How to refer to 'group' in `nom`?

Hi all,

I'm new to Rust and trying to write a parser for practice. I'd like use nom to parse some markups like

== Section name ==, === Section name === ... to get its name and level for section level 2 or more.

I think something like

    let (remain, (marker1, _, section_name, _, marker2)) =
        tuple((section_marker, space1, section_name, space1, section_marker))(i).unwrap();

    if marker1.len() != marker2.len() {
        return Err(...);
    }

could work but I'm looking for a way to test/parse the markers without manually writing the if condition (i.e. something like writing a regex (?P<markup>=+)\s+.+\s+(?P=markup) which I can refer to a group).

I searched the doc of nom but not sure which parser can achieve this. Is it possible? Thank you!

It doesn't look possible with a regex because nom uses the regex crate, which doesn't support backreferences (regex docs).

Hi, thanks for the reply. I’m not looking for a regex solution, but a way to constraint the parser behaviors (to match the same numbers of = before and after text), if it exists.

I should have been more explicit, but I meant one of the nom parsers from nom::regexp::str. They use the regex crate internally so they won't work.

I think you'd ultimately have to do something like nom::combinator::flat_map where you take the output of one parser to define a second parser.

How do you wish to handle:

=== abc === def ===

?

Is the heading "abc === def"? Are you requiring spaces after the initial === and before the final ===? Are you disallowing trailing spaces (i.e. requiring the final marker to be precisely at the end of the line)?

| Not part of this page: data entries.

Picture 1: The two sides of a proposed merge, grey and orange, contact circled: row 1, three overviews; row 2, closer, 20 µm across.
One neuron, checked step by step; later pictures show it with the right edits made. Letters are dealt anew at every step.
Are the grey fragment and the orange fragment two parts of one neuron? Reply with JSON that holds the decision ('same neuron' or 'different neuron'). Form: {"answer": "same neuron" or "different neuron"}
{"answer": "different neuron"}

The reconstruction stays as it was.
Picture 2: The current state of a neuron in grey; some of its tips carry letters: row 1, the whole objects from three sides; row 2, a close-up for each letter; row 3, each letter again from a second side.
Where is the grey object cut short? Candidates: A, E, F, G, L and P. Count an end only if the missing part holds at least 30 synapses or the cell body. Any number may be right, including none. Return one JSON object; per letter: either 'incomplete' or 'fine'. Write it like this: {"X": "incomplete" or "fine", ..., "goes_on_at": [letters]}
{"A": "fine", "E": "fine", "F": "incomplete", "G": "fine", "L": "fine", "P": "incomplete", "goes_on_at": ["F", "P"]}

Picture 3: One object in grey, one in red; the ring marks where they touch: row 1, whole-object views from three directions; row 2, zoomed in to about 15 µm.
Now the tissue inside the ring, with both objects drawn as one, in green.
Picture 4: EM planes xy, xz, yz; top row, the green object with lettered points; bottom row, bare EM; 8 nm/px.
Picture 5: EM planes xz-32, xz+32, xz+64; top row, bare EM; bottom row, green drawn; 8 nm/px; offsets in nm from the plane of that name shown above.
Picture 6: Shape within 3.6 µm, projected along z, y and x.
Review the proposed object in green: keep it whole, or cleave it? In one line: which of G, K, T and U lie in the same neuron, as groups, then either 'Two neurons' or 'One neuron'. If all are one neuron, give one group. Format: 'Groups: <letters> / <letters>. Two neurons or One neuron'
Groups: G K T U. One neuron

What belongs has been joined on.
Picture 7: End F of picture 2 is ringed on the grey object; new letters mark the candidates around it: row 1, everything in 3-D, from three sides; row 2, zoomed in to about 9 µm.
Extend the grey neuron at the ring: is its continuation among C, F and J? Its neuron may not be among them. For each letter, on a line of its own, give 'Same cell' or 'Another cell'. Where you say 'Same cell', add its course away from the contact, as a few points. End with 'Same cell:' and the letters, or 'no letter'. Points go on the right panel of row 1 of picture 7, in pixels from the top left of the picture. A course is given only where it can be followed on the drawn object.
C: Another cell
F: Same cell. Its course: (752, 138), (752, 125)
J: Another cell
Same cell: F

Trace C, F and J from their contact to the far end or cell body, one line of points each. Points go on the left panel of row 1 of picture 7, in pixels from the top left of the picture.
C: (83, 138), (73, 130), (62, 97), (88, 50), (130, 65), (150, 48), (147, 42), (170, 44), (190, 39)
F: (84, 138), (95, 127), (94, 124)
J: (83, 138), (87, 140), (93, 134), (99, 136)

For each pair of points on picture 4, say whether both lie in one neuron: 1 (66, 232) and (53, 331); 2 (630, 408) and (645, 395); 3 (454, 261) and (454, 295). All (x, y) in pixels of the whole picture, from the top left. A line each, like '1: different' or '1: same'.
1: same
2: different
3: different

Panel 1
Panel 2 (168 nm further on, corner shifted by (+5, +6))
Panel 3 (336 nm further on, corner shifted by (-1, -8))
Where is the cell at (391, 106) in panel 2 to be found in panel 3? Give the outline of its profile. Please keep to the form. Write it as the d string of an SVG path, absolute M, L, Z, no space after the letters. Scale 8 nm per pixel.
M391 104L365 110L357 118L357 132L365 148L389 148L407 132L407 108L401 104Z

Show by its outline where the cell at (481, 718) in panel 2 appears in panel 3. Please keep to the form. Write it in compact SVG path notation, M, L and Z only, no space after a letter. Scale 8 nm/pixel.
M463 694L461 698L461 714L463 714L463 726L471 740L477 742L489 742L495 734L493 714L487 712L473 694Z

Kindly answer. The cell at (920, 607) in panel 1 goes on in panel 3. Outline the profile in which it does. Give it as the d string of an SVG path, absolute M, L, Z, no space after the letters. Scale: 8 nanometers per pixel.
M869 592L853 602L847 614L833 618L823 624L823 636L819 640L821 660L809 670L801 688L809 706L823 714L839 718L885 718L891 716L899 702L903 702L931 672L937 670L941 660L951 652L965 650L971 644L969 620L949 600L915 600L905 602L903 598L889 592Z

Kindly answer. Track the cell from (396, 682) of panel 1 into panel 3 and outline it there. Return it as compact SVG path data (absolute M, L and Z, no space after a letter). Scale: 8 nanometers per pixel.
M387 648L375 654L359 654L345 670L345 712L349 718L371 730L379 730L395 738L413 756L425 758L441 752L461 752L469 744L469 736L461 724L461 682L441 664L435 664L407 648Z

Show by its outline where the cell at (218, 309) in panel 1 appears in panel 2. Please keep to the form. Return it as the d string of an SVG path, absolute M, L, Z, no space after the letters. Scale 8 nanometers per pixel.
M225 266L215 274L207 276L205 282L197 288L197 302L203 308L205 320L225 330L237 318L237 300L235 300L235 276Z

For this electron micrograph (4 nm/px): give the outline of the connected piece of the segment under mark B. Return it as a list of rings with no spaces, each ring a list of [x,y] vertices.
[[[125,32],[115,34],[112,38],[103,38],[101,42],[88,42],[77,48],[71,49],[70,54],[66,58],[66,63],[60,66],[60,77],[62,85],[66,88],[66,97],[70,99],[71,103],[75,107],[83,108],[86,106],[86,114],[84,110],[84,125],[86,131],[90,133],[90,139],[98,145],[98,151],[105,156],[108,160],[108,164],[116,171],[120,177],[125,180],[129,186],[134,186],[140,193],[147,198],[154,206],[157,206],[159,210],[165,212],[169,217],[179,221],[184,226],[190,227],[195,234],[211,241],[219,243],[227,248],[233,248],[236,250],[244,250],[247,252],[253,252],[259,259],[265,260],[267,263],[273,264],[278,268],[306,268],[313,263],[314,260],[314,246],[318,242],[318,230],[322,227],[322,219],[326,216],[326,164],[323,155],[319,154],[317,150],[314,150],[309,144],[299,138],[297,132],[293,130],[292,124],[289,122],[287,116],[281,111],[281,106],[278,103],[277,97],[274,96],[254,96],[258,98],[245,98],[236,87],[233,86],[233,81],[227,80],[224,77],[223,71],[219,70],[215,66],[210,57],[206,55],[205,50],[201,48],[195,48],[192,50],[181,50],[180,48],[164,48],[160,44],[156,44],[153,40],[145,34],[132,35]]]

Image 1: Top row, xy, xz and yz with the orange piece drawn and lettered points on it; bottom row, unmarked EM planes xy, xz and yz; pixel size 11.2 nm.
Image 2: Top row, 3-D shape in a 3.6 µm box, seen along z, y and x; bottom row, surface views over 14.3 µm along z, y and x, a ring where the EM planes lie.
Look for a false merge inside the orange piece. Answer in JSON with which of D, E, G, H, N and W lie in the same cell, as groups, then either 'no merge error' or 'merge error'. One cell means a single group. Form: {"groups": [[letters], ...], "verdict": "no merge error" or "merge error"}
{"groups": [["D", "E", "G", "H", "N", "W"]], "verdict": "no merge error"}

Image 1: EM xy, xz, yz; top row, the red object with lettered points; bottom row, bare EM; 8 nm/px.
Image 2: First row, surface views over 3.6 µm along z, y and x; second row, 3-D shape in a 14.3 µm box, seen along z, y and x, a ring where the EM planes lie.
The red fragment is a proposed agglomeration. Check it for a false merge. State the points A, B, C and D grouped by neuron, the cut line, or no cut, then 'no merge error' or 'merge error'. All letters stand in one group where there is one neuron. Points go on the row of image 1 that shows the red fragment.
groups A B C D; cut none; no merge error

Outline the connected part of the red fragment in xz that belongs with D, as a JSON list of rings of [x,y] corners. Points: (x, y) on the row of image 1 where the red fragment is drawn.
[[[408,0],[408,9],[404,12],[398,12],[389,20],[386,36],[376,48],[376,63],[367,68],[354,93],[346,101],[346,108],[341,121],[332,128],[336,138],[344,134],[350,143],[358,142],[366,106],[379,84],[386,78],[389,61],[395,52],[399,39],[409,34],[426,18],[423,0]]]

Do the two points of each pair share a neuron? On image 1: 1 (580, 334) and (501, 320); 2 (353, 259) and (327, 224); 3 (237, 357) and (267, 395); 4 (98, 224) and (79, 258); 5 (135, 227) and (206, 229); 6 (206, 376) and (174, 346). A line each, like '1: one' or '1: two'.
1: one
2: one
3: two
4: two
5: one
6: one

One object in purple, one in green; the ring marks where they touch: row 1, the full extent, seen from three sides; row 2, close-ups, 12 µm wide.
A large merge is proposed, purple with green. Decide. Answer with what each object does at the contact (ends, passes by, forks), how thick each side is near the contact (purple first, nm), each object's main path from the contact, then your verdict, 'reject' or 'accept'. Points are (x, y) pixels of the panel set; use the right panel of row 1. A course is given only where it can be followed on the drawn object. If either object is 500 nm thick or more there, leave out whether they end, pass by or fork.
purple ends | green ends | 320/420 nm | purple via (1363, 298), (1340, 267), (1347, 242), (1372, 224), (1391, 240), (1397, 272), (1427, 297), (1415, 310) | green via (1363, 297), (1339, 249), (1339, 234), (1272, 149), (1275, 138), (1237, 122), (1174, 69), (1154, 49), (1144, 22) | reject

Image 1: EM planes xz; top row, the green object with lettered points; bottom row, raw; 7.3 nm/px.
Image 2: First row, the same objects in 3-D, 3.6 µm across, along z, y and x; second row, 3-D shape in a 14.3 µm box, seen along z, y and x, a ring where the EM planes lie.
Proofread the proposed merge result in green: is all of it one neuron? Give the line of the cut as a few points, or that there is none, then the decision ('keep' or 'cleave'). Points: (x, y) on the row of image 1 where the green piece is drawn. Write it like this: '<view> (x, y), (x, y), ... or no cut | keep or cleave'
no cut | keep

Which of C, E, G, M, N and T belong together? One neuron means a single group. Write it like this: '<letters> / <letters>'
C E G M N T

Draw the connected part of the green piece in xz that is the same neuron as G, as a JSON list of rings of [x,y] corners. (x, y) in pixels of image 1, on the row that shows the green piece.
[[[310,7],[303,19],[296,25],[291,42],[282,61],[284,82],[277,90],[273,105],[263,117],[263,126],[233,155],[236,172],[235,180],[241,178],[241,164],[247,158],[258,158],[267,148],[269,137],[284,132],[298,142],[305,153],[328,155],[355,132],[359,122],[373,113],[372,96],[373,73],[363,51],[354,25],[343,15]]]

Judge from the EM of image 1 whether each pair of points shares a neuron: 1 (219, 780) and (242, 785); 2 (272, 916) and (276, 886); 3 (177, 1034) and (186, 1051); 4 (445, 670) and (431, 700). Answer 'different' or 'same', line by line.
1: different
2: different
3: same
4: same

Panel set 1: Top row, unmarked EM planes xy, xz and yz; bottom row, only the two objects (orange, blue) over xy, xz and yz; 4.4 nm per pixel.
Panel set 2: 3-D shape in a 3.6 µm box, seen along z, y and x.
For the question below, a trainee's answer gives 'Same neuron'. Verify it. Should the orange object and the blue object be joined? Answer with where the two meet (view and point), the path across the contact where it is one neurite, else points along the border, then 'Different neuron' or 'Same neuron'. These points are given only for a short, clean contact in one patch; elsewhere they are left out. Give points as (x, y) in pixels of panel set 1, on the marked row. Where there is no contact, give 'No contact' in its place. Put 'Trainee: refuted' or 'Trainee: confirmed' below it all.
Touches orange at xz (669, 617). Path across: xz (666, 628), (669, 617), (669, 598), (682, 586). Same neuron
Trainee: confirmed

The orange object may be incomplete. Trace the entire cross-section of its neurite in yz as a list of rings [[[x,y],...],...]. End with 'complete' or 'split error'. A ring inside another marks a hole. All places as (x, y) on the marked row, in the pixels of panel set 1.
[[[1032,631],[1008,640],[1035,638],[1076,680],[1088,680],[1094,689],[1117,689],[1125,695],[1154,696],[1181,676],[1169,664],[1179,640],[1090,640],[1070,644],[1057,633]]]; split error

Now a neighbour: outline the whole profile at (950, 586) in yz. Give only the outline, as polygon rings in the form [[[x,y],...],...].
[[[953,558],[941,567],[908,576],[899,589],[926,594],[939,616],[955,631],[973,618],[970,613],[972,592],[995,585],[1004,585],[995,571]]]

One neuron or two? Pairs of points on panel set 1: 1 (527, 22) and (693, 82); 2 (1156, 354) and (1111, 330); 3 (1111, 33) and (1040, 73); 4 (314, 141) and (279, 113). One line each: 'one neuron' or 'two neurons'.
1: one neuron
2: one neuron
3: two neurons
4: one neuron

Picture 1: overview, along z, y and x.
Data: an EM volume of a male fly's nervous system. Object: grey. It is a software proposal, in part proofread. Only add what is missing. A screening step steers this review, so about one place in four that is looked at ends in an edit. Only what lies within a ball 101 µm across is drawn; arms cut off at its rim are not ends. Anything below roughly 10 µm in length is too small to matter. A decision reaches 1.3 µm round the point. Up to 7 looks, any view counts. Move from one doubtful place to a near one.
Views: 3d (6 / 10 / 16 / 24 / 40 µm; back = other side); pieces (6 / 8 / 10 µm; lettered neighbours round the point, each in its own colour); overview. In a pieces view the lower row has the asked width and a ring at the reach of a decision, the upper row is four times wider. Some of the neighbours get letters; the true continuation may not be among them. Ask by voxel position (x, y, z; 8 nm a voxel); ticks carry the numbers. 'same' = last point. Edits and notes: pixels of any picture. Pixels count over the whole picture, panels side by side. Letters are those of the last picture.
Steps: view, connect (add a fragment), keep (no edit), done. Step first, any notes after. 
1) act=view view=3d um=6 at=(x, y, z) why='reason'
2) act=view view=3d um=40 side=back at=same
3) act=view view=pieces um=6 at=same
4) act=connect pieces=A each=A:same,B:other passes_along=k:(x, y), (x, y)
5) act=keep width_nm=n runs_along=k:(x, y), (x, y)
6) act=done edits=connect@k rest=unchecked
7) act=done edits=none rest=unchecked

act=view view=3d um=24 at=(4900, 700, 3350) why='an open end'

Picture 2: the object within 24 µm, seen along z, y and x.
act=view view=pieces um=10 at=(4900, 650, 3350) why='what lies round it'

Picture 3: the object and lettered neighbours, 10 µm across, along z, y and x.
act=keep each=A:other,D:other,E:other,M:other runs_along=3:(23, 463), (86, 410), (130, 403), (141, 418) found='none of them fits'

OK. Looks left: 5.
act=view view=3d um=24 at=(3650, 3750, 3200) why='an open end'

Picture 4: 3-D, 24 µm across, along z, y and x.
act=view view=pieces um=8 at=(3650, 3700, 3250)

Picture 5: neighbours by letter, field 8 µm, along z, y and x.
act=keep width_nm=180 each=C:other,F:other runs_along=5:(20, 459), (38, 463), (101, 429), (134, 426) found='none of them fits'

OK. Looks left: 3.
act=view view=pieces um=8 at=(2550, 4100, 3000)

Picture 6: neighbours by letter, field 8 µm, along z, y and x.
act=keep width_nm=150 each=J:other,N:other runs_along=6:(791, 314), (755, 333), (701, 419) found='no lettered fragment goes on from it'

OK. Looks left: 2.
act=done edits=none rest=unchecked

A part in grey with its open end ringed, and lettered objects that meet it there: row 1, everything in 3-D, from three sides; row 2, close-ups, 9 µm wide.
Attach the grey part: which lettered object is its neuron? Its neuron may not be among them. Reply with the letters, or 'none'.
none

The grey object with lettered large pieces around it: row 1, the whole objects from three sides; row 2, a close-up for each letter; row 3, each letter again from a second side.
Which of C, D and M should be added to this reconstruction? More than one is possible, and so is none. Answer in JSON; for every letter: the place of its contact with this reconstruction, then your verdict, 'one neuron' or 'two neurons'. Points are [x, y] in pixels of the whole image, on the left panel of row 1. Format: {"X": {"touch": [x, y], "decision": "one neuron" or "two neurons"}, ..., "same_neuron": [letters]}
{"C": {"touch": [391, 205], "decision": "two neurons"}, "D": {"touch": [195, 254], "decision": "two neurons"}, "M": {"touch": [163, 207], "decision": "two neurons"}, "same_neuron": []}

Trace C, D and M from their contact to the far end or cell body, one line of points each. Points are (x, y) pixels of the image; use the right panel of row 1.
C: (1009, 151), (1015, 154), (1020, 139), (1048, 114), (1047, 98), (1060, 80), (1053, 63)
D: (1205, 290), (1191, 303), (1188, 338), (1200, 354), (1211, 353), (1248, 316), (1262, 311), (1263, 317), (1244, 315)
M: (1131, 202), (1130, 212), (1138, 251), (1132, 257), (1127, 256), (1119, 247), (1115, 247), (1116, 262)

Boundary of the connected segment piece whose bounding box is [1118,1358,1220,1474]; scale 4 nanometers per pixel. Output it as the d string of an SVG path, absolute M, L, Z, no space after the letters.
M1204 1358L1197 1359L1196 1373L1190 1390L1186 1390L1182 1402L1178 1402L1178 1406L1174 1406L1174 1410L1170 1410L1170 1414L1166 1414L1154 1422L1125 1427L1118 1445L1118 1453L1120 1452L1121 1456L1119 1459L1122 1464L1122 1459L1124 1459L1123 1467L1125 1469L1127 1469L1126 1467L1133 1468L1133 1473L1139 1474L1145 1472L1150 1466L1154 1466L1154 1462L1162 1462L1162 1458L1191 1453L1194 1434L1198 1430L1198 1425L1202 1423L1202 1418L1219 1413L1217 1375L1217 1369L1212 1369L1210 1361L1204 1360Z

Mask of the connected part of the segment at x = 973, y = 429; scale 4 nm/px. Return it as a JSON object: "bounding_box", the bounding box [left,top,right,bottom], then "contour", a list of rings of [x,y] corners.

Assuming yes to all, given your constraints to avoid your own ifs, this felt surprisingly messy and took me, a nom newbie, way too long to write. That being said, I learned a lot here, especially with how to use not() effectively. I've compiled and tested this code. I wonder whether anyone has a simpler solution.

fn parse_heading_and_level(s: &str) -> IResult<&str, (&str, usize)> {
    let (rest, marker) = terminated(take_while(|c| c == '='), space1)(s)?;
    let (rest, heading) = recognize(many0_count(tuple((
        // This is a zero-width matcher that _fails_
        // if the passed-in combinator succeeds. So
        // it serves as a negative lookahead.
        not(tuple((
            space1,                  // trailing space
            tag(marker),             // trailing marker
            alt((line_ending, eof)), // end of line or input
        ))),
        // Otherwise, consume spaces and match contiguous
        // non-space/tab/ending characters before we need
        // to do the check for the tag again.
        tuple((space0, take_till(|c| " \t\r\n".contains(c)))),
    ))))(rest)?;
    // Move past the final space, marker, and newline.
    let (rest, _) = tuple((take(marker.len() + 1),
                           alt((line_ending, eof))))(rest)?;
    // Return not only the heading, but also its level.
    Ok((rest, (heading, marker.len())))
}

Honestly, I'd rather write something more straightforward with if by pulling out a line up front and checking just the beginning and end. It's probably more efficient in the worst case as well since we only ever check the closing marker at the end of the line. Also, it's a shorter and was easier for me to write:

fn parse_heading_and_level2(s: &str) -> IResult<&str, (&str, usize)> {
    // Pull out a line up front.
    let (rest, line) =
        terminated(take_till(|c| "\r\n".contains(c)), alt((line_ending, eof)))(s)?;
    // Match the start.
    let (heading, marker) =
        terminated(take_while(|c| c == '='), space1)(line)?;
    // Match the end.
    // (Note that `split_ascii_whitespace()` ignores trailing spaces.)
    if heading.ends_with('=') &&
        heading.split_ascii_whitespace().next_back() == Some(marker) {
        let heading = heading[..heading.len() - marker.len()].trim_end();
        Ok((rest, (heading, marker.len())))
    } else {
        Err(nom::Err::Error(Error::new(heading, ErrorKind::Tag)))
    }
}

Hi, thanks for trying hard for this! There's a lot for me to learn!

I should have been more clear on my problem. I'm trying to parse the basic Mediawiki format . The OP is about the section formatting and I just finding a nom way to easy match the = signs to be a valid section markup.

I will take some time to understand all you code!